TH: Absolutely. I know I sound like an economist, but something being really cheap, that’s actually really important. Our attention is obviously attracted by the very sophisticated stuff, so we think about the smartphone and the computer. When we’re thinking about future inventions, we think about artificial intelligence, the cliché flying car, space travel, and nuclear fusion, a star in a bottle.
Writing was an invention designed for a straightforward economic purpose, which was to run these increasingly complex agricultural economies.
But very often the stuff that changes the world is not inherently remarkable. It’s just a cheap way of doing something. We had fencing before barbed wire. As the salesman who sold it said, barbed wire was stronger than whisky, lighter than air, and cheaper than dust. It was just a cheaper way of doing things.
My favorite example of this, of all the examples in the book, is paper. It’s a cheap writing surface. We have other writing surfaces. You can write on animal skin parchment. It works just fine. So, the Gutenberg Press is this glittering iconic invention, brilliant, sophisticated, that changed the world. Totally impossible without paper. You could print a Gutenberg Bible on animal skin parchment, and he did, and he went bankrupt. Economically you need paper.
DN: You write about the electric motor—a very useful invention but one that required systemic change before it actually became useful. Can you explain how this unfolded?
TH: If you had been a business guru in 1890 you would have looked at these steam powered factories and you would have predicted that electricity was really about to take off. Edison was already selling it as a commodity across the grid. Electric light was catching on. Tesla, Westinghouse, and Edison all were working on increasingly efficient electric motors. But the American manufacturing didn’t really electrify in a serious way until the 1920s. It’s quite a gap, three decades, and this was a time at which manufacturing was expanding hugely.
The classic analysis of this comes from the economic historian Paul David who said you need to radically reshape your factories. The factories that are powered by steam engines have these huge drive shafts. Everything in the factory is being powered by this one drive shaft, this one steam engine. The advantage that the electric motor gives you is initially it is a bit more efficient and maybe slightly cheaper. You rip out the steam engine and put in an electric motor in its place. Nothing changes.
But the electric motor is efficient at a smaller scale.
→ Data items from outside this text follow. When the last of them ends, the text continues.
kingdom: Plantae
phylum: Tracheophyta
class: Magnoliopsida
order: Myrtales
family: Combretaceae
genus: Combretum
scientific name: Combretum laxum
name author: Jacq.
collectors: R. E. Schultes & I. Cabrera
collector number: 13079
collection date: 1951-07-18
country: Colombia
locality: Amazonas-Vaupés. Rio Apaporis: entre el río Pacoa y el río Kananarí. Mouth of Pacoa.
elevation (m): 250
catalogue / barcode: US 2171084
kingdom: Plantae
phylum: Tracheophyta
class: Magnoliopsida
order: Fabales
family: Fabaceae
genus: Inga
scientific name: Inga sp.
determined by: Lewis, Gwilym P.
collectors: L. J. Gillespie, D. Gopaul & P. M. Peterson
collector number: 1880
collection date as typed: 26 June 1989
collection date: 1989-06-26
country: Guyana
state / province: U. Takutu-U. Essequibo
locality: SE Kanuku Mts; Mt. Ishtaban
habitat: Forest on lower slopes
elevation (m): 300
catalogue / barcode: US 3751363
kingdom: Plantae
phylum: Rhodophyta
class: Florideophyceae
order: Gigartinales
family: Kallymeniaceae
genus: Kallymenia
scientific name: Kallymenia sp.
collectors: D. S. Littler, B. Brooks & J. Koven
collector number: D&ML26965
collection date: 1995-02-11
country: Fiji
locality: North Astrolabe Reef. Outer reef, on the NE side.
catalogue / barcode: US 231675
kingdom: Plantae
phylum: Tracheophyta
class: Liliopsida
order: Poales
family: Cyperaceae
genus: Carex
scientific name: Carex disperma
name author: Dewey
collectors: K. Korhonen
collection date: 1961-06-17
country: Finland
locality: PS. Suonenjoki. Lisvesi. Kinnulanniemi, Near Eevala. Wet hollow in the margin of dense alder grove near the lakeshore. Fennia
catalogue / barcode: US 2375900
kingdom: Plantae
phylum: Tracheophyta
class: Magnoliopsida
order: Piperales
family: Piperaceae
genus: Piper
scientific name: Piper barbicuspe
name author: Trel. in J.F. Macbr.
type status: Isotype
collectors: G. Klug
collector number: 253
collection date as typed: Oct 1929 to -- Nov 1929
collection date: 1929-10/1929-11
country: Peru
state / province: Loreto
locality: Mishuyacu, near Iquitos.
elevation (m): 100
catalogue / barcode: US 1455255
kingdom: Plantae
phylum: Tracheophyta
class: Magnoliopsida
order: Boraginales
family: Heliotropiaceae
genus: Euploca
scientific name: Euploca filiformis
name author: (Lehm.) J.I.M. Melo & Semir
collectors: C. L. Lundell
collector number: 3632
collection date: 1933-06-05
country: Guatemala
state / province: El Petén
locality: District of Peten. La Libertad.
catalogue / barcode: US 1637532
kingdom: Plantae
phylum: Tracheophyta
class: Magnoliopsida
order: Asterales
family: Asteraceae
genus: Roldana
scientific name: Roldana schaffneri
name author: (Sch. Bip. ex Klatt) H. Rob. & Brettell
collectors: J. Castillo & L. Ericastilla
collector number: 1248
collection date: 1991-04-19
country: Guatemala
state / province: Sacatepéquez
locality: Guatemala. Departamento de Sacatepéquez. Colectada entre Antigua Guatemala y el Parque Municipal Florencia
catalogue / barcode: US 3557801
Rather than having one steam engine we can have a hundred small electric motors with the same total power. Rather than having a factory that’s two or three stories packed around a drive shaft, the factories can be these big open plan single story structures. Much more natural light, more space.
You can also reorganize the factory around the productive flow. Previously, people who needed the most power had to be closest to the driveshaft and the people who needed less power would be further away from the driveshaft. And, on top of all that you’re giving more autonomy to the machinists in the factory. It’s an invention that will deliver returns after you have reconfigured your workflow, the architecture, the extra tools, the recruitment, the education, the training, and the pay of the workers. Once you’ve done that the electric motor will deliver for you. So it’s this technology that doesn’t work until the system changes to accommodate it.
This interview was edited for length and clarity.